SAN JOSE, Calif. - Last week, Intel Corp. and Micron Technology Inc. took the process technology lead in the NAND flash market by rolling out a 20-nm process.
This week, Intel and Micron lost the lead. SanDisk Corp. and Toshiba Corp. have regained the lead, claiming that they have fabricated NAND flash memories with 19-nm process technology. The two companies have a joint manufacturing venture in Japan.
This was seen as a major surprise. SanDisk and Toshiba were expected to announce a 1x-nm-class NAND device, but not until year's end, observers said. So, in other words, Intel and Micron held the NAND process lead for a mere seven days.
''Note that the (SanDisk-Toshiba duo) are not yet sampling the 19-nm part,'' said Jim Handy, an analyst with Objective-Analysis. ''Intel and Micron were already sampling their 20-nm part when it was introduced.''
''The timeline seems similar to IM Flash. I estimate the memory cell size to be approximately 10 percent smaller than IMFT’s,'' said Gregory Wong, an analyst with Forward Insights, referring to the joint NAND venture between Intel and Micron.
This latest technology from the SanDisk-Toshiba duo has already been applied to 2-bit-per-cell, 64-gigabit chips. This enables 8-GB on a single chip. Toshiba and SanDisk will also add 3-bit-per-cell products fabricated with the 19-nm process technology to its product line-up.
The 19-nm process will be ramped up within Fab 4-not Fab 5-at its Yokkaichi Operations in Japan, according to Toshiba. Yokkaichi Operations currently has four NAND flash memory fabs. Toshiba and SanDisk have been ramping production in Fab 4-a 300-mm plant.
Last year, Japan's Toshiba started the construction of a new NAND flash memory fab, dubbed Fab 5, also a 300-mm plant.
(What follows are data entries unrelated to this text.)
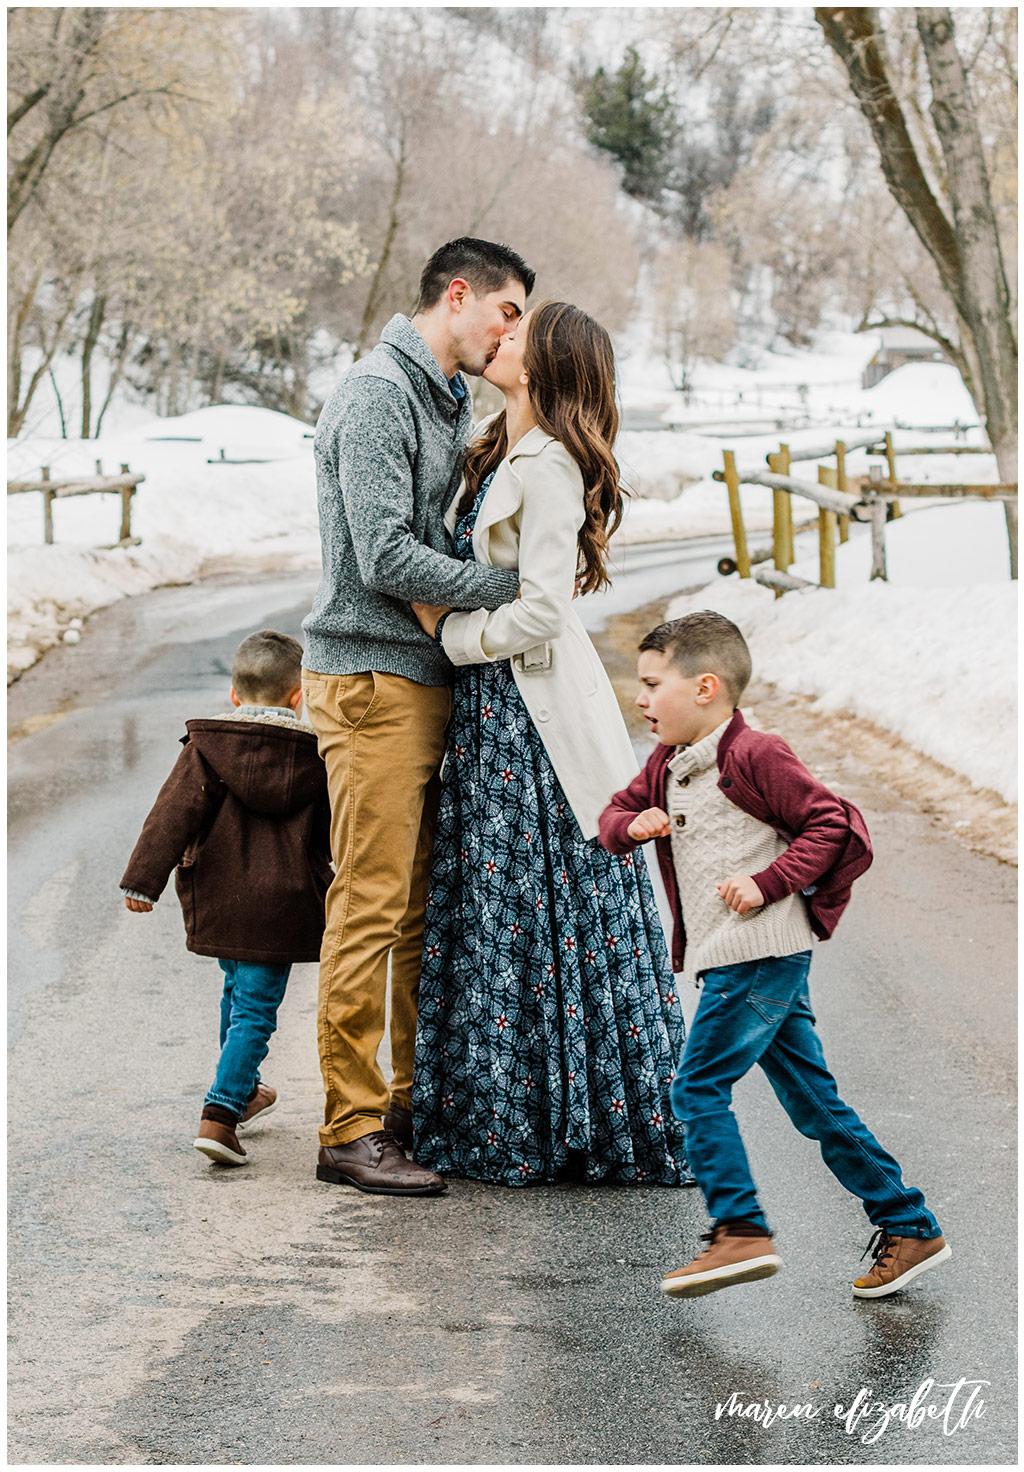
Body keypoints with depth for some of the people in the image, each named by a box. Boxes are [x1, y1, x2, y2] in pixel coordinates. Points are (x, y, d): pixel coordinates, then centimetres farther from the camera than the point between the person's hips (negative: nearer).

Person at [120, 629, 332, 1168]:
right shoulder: (313, 756, -1)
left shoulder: (206, 745, -2)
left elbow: (175, 813, -9)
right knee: (256, 1007, -2)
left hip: (218, 897, 3)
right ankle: (220, 1114, -14)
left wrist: (143, 878, -8)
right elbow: (333, 834, 9)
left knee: (237, 991, 24)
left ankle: (242, 1089, 40)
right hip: (279, 902, -3)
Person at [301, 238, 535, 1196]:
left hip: (434, 677, 9)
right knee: (372, 905, -8)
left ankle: (421, 1100, 19)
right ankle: (351, 1129, -4)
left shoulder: (450, 401, 20)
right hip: (373, 682, -9)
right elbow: (387, 558, -19)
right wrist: (514, 587, -16)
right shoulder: (377, 397, -11)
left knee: (427, 905, 12)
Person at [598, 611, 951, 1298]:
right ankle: (910, 1227, 14)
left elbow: (834, 824, -13)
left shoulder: (755, 756, -11)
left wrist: (769, 883, -19)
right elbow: (615, 814, 24)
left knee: (699, 1087, -9)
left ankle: (742, 1233, -7)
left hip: (761, 956, -9)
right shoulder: (667, 765, 15)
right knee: (814, 1100, 10)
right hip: (731, 960, 9)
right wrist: (631, 825, 1)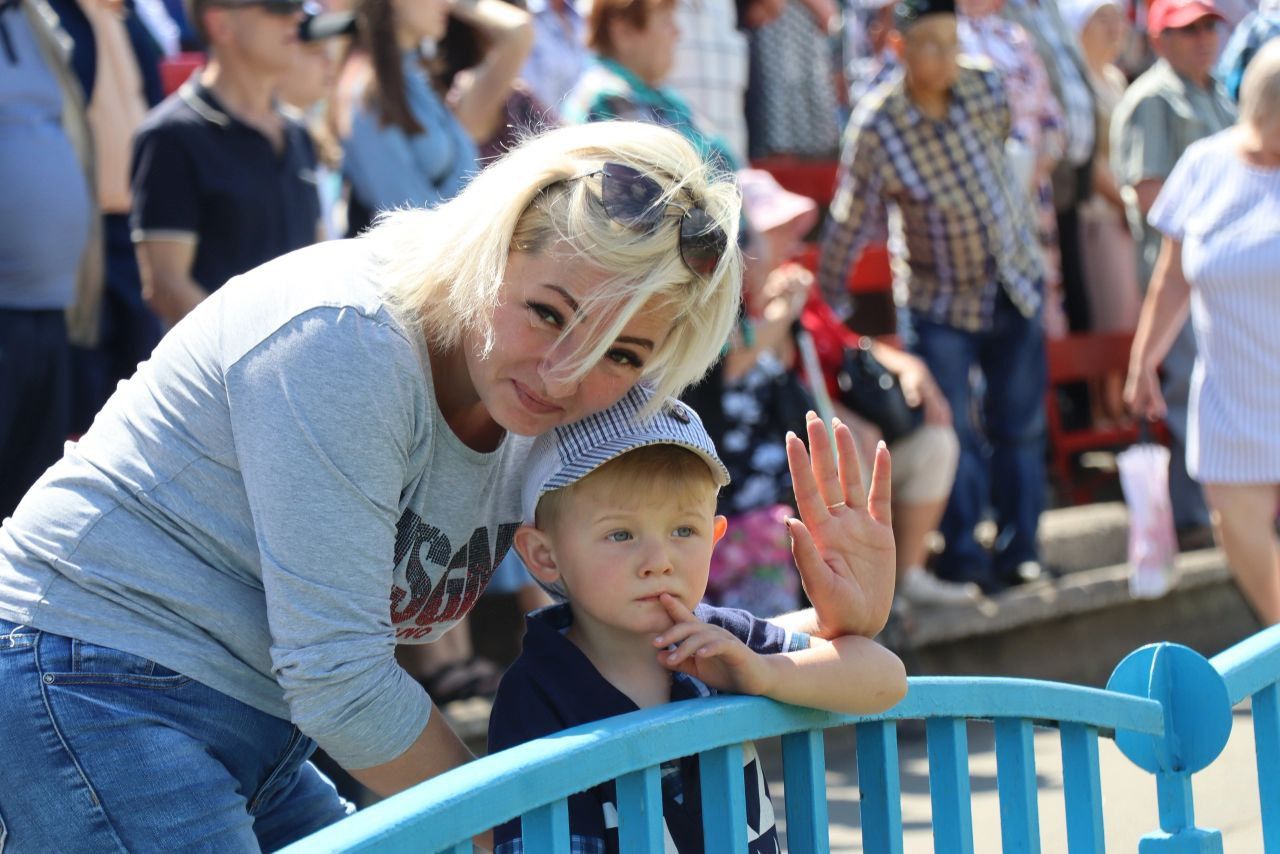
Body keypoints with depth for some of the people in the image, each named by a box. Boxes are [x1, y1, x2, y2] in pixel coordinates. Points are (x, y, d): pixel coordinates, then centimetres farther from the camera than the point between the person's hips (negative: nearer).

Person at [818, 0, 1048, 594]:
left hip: (1015, 284, 3)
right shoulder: (875, 127, -20)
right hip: (938, 300, -3)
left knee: (1020, 427, 8)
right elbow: (849, 225, -12)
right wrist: (829, 305, -5)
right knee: (952, 433, -4)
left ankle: (1019, 550, 18)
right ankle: (962, 556, 9)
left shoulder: (987, 89, -9)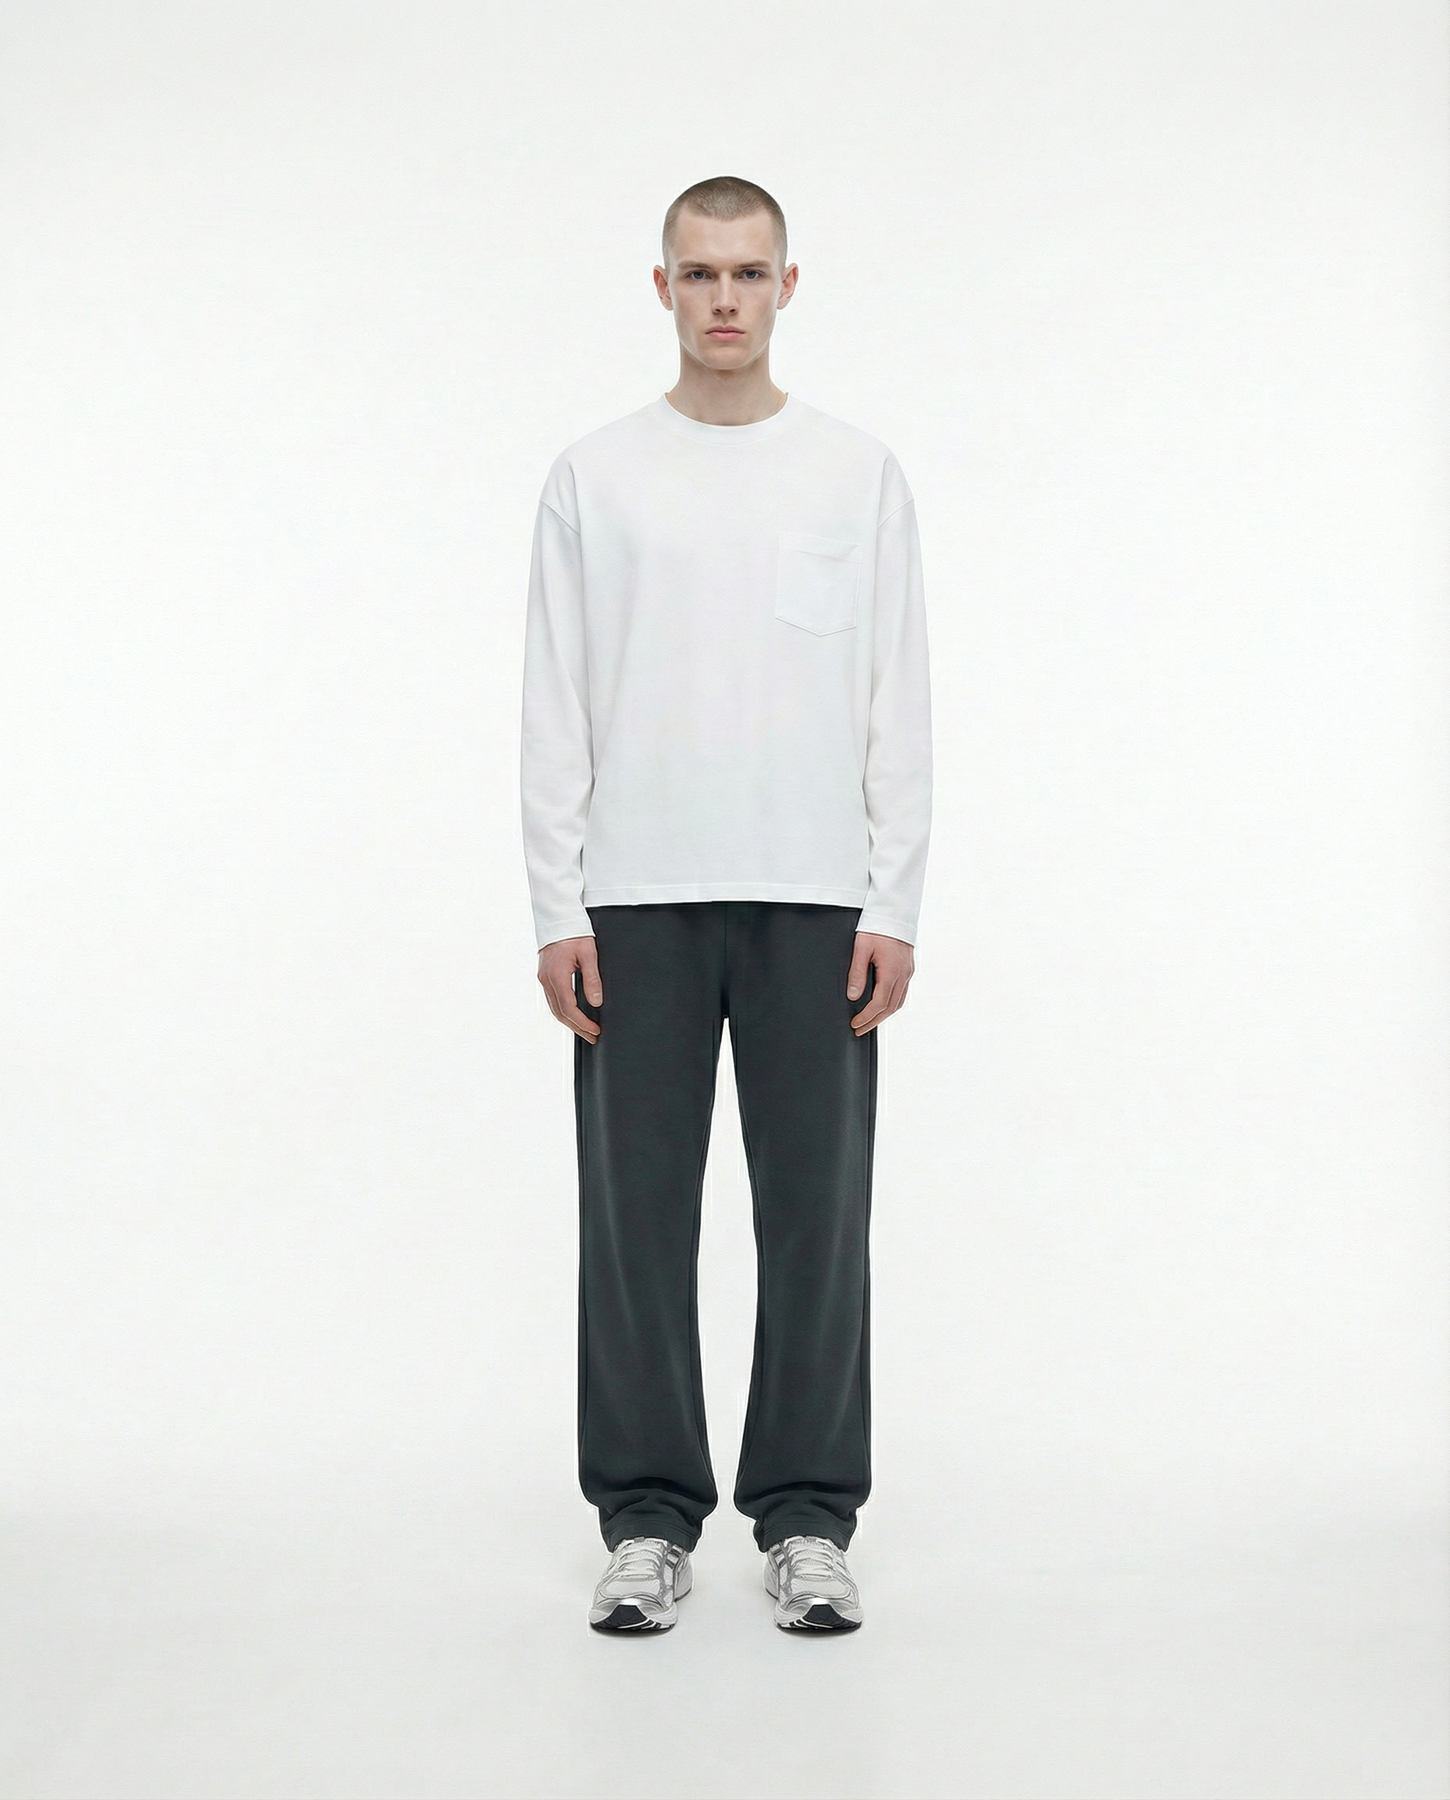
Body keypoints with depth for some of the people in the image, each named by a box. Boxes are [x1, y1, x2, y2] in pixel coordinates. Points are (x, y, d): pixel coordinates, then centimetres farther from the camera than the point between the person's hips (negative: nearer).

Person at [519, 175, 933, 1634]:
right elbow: (556, 713, 2)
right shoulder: (595, 476, 5)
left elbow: (898, 708, 1)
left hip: (814, 903, 0)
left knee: (815, 1210, 4)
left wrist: (893, 904, -6)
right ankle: (650, 1519, 15)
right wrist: (558, 910, -5)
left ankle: (806, 1519, 15)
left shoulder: (860, 474, 4)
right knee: (638, 1212, 4)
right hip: (640, 904, 0)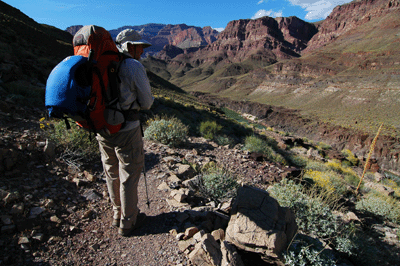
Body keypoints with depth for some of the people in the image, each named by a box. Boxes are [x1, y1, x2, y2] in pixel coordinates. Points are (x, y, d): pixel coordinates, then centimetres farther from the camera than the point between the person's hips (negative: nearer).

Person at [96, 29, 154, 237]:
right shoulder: (134, 66, -14)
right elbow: (147, 103, -9)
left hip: (102, 129, 7)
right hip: (126, 131, -7)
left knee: (112, 173, 21)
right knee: (129, 176, 9)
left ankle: (117, 215, 41)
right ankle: (128, 223, 27)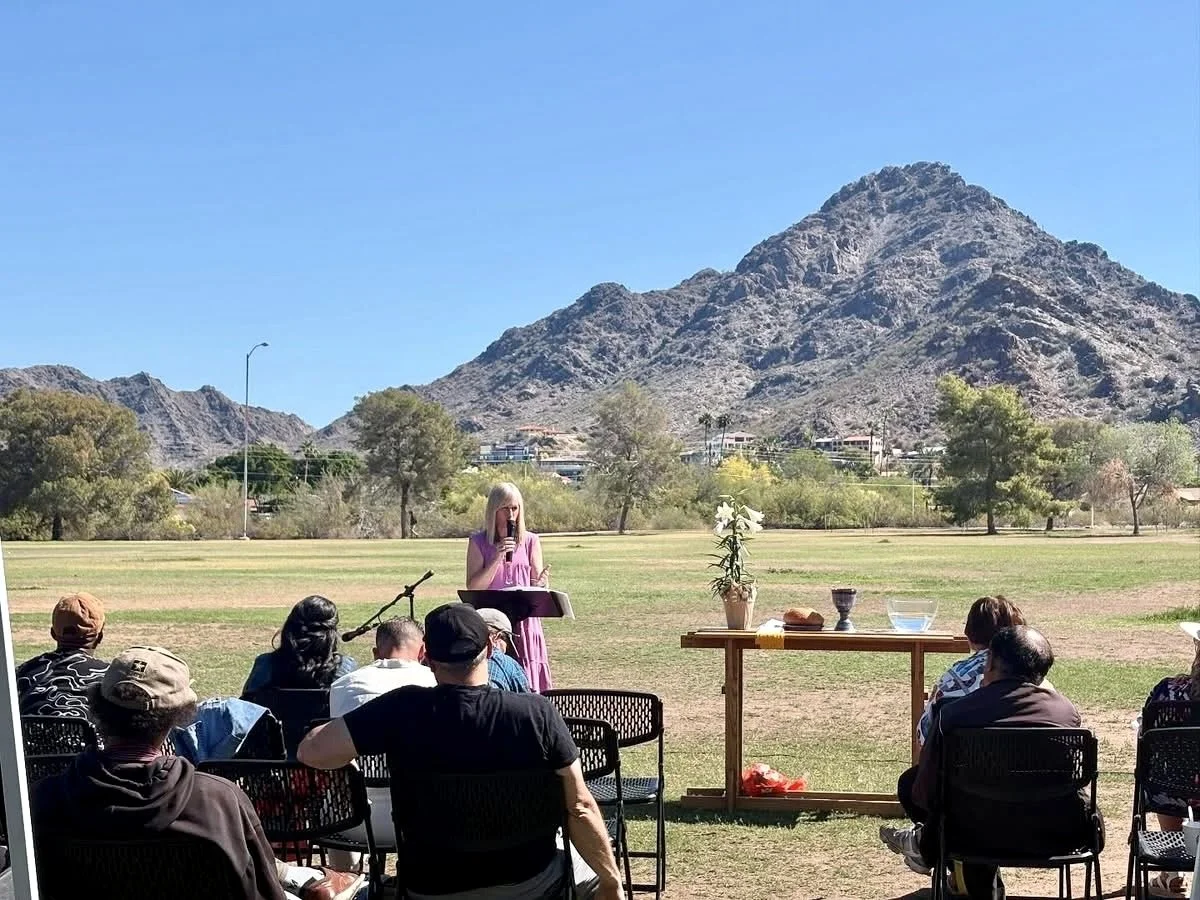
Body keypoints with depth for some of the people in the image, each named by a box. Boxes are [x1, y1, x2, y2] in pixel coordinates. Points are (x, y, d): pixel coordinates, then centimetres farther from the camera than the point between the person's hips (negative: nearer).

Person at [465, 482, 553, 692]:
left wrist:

Construction work is scheduled for completion in the spring of 2011.
Toshiba said samples of 2-bit-per-cell, 64-Gbit line will be available at the end of this month, with mass production scheduled for the third quarter of the year.
Application of the 19-nm generation process technology will further shrink chip size, allowing Toshiba to assemble 16 64-Gbit NAND flash memory chips in one package and to deliver 128-GB devices for smartphones and tablet PCs. The 19-nm process products are also equipped with Toggle DDR2.0, which enhances data transfer speed.
For its part, SanDisk will sample its 19-nm, 64-Gbit X2 device this quarter and expects to begin high-volume production in the second half of 2011. At that time, SanDisk will also add 3-bits-per-cell products fabricated with the 19-nm process technology to its product line-up.
SanDisk’s so-called All-Bit-Line (ABL) architecture with proprietary programming algorithms and multi-level data storage management schemes help yield multi-level cell (MLC) NAND flash memory chips that do not sacrifice performance or reliability.
In a statement, Yoram Cedar, executive vice president and chief technology officer of SanDisk, said: “Products based on this technology are designed to enable new applications, form factors and consumer experience that will continue to drive the flash industry to new heights.”
For some time, the duo of Toshiba and SanDisk were the process technology leaders in the market. The two companies are ramping up a 24-nm NAND line. Hynix Semiconductor Inc. and Samsung Electronics Co. Ltd. are also separately ramping up 2x-nm-class devices.
Then, last week, Intel and Micron grabbed the lead. The companies introduced a new 20-nm process technology for manufacturing NAND flash memory. Manufactured by IM Flash Technologies LLC (IMFT), Intel and Micron’s NAND flash joint venture, the new 20-nm process produces an 8-gigabyte (GB) multi-level cell (MLC) NAND flash device. The device had been expected.
Now, SanDisk and Toshiba trumped the Intel-Micron duo. “We are excited to introduce the world’s smallest and lowest-cost NAND flash chips based on industry-leading 19-nm process technology in our ongoing collaboration with our manufacturing partner Toshiba,” said Cedar.
On the down side, however, Toshiba has told customers it will have to halve its output of NAND flash memory ICs in May and June because of a shortage of blank wafers and other materials, according to a Digitimes report that referenced unnamed industry sources.